▶ _EXERCISE INPUTS_
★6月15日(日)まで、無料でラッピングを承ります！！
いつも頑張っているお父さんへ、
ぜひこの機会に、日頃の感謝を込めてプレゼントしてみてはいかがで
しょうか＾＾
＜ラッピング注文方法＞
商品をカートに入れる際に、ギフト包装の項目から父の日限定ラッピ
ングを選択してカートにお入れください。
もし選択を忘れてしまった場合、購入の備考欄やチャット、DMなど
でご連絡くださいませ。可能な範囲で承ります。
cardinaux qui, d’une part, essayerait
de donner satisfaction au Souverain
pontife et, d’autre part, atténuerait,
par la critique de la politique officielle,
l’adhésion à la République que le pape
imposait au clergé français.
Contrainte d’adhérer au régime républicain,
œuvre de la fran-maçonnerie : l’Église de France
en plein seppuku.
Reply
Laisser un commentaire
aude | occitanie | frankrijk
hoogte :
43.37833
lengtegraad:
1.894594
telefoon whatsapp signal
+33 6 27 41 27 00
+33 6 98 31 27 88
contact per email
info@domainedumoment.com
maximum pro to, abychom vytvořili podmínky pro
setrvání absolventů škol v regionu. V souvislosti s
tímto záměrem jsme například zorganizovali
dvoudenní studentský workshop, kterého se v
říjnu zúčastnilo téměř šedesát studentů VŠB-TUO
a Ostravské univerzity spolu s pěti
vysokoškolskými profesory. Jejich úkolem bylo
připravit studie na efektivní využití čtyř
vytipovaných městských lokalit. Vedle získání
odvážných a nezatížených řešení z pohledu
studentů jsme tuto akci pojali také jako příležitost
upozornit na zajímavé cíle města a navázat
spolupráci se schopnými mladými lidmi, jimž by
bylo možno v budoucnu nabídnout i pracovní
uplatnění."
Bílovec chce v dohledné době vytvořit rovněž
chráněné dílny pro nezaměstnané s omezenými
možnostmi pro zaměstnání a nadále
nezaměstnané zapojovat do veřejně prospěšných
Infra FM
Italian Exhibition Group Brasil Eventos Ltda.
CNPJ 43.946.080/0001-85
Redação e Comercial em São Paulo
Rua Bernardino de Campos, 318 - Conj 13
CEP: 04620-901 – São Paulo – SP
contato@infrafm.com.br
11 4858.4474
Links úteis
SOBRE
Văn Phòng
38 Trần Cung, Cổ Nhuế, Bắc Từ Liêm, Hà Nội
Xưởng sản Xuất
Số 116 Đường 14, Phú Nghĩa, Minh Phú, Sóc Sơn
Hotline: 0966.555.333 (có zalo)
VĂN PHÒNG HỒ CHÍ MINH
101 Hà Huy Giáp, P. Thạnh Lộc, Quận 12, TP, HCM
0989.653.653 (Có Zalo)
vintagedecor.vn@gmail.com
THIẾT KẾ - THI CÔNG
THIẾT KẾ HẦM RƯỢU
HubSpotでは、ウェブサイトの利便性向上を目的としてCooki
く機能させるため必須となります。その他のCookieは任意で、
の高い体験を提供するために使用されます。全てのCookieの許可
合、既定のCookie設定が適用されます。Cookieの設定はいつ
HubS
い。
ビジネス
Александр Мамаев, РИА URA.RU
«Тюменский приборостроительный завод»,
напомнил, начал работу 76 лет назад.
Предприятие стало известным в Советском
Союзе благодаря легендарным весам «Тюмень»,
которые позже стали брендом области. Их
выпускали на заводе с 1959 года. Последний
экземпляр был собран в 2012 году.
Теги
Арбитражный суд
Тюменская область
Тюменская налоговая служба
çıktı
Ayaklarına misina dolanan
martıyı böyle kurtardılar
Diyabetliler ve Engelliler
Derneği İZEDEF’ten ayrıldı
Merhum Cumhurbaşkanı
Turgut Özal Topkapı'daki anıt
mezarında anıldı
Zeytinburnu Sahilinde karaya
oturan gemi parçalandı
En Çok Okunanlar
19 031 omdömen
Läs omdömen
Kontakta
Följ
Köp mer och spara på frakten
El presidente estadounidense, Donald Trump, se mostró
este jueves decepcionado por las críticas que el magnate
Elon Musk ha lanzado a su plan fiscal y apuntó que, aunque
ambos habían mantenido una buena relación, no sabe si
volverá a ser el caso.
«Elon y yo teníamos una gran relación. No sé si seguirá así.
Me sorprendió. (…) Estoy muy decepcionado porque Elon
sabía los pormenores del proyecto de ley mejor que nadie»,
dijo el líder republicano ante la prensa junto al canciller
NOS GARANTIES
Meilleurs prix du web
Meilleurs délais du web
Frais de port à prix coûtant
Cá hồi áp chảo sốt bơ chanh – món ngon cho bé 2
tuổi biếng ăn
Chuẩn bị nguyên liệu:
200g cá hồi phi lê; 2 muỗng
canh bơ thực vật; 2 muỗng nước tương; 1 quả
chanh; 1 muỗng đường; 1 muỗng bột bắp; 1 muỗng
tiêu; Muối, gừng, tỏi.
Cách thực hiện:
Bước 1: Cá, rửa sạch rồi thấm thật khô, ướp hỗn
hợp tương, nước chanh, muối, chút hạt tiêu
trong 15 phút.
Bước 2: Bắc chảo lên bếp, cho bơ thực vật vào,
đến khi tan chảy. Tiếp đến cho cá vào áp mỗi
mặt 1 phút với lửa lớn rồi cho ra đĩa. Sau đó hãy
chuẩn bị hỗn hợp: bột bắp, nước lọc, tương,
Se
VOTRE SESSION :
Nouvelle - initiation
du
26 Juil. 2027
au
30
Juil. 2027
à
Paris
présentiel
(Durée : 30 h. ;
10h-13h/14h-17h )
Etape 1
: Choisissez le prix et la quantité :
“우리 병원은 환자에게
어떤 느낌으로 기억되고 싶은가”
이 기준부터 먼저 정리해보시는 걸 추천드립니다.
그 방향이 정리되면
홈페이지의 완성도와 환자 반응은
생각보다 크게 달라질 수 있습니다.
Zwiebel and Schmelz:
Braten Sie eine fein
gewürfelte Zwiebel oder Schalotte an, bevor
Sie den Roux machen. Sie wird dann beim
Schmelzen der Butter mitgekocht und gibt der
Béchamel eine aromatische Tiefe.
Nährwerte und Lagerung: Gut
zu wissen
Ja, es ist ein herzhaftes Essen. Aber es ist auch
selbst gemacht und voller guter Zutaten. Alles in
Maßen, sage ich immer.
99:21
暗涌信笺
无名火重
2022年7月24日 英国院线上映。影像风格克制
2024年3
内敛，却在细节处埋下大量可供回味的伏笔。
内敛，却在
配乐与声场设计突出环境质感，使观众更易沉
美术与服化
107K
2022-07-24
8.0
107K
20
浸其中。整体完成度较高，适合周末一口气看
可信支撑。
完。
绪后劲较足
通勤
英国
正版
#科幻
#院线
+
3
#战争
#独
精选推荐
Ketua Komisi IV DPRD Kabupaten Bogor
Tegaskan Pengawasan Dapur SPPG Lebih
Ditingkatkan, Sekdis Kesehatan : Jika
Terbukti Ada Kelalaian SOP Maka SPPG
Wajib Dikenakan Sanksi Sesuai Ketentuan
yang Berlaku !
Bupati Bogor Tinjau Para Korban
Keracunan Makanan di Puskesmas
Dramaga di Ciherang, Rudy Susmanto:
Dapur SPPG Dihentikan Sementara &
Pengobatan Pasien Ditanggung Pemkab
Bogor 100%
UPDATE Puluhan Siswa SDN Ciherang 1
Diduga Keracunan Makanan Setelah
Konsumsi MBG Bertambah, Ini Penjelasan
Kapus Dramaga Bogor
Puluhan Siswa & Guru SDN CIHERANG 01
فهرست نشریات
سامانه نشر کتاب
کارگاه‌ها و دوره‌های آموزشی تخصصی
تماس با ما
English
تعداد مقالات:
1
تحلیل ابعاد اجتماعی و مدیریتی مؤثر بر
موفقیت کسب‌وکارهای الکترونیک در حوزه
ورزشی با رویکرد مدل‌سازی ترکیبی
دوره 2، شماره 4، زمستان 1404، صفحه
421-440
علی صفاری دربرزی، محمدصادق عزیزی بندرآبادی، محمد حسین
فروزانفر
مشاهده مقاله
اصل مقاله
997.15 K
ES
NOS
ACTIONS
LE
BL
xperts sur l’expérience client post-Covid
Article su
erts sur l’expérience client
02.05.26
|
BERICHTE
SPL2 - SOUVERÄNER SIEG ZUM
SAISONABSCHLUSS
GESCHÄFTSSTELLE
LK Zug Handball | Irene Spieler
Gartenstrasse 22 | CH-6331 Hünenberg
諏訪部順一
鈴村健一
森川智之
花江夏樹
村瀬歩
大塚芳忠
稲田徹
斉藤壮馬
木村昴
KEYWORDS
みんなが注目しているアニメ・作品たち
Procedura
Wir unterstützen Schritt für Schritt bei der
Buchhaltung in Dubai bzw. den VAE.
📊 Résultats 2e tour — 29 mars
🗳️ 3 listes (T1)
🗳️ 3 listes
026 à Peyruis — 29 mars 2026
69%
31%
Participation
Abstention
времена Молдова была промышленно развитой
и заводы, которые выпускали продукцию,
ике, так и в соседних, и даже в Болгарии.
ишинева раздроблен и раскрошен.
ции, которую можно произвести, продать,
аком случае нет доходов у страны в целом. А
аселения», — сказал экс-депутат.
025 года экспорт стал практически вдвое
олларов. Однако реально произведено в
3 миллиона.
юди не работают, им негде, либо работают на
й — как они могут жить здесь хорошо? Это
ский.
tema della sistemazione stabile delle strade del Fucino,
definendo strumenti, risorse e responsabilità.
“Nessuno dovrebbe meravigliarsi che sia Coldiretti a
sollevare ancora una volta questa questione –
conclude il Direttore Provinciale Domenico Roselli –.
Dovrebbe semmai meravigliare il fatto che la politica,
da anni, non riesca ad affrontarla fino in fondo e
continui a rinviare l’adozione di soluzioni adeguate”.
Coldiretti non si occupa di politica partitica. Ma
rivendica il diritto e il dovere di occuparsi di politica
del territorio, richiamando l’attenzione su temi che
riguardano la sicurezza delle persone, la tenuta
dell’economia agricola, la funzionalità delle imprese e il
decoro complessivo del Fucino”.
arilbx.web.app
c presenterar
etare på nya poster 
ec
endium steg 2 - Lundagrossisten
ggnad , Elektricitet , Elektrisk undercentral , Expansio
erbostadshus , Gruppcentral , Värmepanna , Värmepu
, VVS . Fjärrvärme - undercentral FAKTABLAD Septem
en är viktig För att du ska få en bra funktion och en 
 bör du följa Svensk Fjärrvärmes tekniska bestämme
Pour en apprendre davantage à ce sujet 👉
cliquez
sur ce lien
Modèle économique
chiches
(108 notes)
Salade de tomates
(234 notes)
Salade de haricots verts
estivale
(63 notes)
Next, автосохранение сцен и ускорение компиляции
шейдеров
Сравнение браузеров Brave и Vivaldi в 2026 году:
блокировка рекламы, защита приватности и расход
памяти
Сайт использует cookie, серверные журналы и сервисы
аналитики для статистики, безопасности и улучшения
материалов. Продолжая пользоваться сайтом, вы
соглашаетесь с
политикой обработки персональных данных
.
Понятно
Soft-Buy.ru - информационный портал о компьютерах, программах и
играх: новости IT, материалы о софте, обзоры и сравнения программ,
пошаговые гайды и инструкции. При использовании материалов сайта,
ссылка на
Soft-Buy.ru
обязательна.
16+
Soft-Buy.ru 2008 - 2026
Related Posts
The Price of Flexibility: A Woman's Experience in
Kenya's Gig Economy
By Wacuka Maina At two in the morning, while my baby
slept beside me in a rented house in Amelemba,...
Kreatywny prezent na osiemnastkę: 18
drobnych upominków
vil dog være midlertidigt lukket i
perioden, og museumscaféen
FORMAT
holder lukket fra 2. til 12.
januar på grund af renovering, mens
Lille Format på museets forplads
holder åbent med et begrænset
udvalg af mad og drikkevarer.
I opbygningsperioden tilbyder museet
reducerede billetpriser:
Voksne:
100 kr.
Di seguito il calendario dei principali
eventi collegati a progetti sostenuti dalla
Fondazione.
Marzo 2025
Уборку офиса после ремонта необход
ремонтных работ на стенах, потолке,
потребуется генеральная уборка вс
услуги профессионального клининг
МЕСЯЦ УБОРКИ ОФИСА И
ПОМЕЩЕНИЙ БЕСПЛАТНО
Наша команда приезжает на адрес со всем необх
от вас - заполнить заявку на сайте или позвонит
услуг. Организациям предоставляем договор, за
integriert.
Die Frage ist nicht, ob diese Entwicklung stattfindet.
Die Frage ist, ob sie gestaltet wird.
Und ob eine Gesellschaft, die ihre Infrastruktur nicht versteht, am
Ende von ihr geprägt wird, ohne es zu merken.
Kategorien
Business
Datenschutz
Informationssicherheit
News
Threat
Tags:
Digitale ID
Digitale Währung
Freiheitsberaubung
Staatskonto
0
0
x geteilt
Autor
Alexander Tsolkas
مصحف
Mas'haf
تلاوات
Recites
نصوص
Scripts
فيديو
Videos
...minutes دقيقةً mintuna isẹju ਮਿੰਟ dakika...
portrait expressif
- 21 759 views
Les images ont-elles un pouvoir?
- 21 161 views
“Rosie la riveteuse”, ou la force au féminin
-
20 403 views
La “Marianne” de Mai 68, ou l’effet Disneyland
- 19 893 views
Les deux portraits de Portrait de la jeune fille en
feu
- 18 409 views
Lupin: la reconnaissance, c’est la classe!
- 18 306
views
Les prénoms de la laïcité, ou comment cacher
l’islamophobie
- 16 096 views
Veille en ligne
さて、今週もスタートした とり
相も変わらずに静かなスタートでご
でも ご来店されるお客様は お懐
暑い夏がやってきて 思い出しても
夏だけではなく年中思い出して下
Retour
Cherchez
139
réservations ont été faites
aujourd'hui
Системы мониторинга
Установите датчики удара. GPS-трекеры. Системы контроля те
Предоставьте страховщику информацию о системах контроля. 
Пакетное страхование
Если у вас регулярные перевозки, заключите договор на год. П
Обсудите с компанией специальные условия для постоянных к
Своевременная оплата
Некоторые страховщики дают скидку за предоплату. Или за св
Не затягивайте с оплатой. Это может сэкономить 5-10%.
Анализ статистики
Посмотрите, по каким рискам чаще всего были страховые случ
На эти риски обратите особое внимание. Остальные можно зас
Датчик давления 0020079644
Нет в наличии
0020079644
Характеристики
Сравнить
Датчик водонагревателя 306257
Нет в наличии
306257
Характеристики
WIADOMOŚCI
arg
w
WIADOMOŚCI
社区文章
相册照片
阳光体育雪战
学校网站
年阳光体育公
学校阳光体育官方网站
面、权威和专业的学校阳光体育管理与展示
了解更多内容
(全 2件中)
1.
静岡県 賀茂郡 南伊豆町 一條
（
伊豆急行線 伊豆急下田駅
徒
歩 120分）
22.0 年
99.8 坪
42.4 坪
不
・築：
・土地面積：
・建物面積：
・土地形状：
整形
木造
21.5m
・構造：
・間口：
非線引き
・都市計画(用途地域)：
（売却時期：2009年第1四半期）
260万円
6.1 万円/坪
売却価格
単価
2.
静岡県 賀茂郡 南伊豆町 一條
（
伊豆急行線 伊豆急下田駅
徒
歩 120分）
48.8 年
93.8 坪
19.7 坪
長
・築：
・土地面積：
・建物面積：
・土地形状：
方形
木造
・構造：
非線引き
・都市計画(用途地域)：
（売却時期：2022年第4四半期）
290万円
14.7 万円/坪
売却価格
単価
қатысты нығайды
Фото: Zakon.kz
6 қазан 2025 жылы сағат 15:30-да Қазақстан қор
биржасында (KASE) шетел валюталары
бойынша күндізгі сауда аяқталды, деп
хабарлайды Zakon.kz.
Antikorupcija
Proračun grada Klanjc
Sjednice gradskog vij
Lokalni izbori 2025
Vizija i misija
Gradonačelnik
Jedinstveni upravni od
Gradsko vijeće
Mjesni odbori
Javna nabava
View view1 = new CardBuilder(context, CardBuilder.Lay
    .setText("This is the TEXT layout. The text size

▶ _PROBLEM TO SOLVE_
Reproduce the material above exactly, beginning at its first line and ending with the line that holds "THIẾT KẾ - THI CÔNG". Include nothing else.

▶ _REPLY_
★6月15日(日)まで、無料でラッピングを承ります！！
いつも頑張っているお父さんへ、
ぜひこの機会に、日頃の感謝を込めてプレゼントしてみてはいかがで
しょうか＾＾
＜ラッピング注文方法＞
商品をカートに入れる際に、ギフト包装の項目から父の日限定ラッピ
ングを選択してカートにお入れください。
もし選択を忘れてしまった場合、購入の備考欄やチャット、DMなど
でご連絡くださいませ。可能な範囲で承ります。
cardinaux qui, d’une part, essayerait
de donner satisfaction au Souverain
pontife et, d’autre part, atténuerait,
par la critique de la politique officielle,
l’adhésion à la République que le pape
imposait au clergé français.
Contrainte d’adhérer au régime républicain,
œuvre de la fran-maçonnerie : l’Église de France
en plein seppuku.
Reply
Laisser un commentaire
aude | occitanie | frankrijk
hoogte :
43.37833
lengtegraad:
1.894594
telefoon whatsapp signal
+33 6 27 41 27 00
+33 6 98 31 27 88
contact per email
info@domainedumoment.com
maximum pro to, abychom vytvořili podmínky pro
setrvání absolventů škol v regionu. V souvislosti s
tímto záměrem jsme například zorganizovali
dvoudenní studentský workshop, kterého se v
říjnu zúčastnilo téměř šedesát studentů VŠB-TUO
a Ostravské univerzity spolu s pěti
vysokoškolskými profesory. Jejich úkolem bylo
připravit studie na efektivní využití čtyř
vytipovaných městských lokalit. Vedle získání
odvážných a nezatížených řešení z pohledu
studentů jsme tuto akci pojali také jako příležitost
upozornit na zajímavé cíle města a navázat
spolupráci se schopnými mladými lidmi, jimž by
bylo možno v budoucnu nabídnout i pracovní
uplatnění."
Bílovec chce v dohledné době vytvořit rovněž
chráněné dílny pro nezaměstnané s omezenými
možnostmi pro zaměstnání a nadále
nezaměstnané zapojovat do veřejně prospěšných
Infra FM
Italian Exhibition Group Brasil Eventos Ltda.
CNPJ 43.946.080/0001-85
Redação e Comercial em São Paulo
Rua Bernardino de Campos, 318 - Conj 13
CEP: 04620-901 – São Paulo – SP
contato@infrafm.com.br
11 4858.4474
Links úteis
SOBRE
Văn Phòng
38 Trần Cung, Cổ Nhuế, Bắc Từ Liêm, Hà Nội
Xưởng sản Xuất
Số 116 Đường 14, Phú Nghĩa, Minh Phú, Sóc Sơn
Hotline: 0966.555.333 (có zalo)
VĂN PHÒNG HỒ CHÍ MINH
101 Hà Huy Giáp, P. Thạnh Lộc, Quận 12, TP, HCM
0989.653.653 (Có Zalo)
vintagedecor.vn@gmail.com
THIẾT KẾ - THI CÔNG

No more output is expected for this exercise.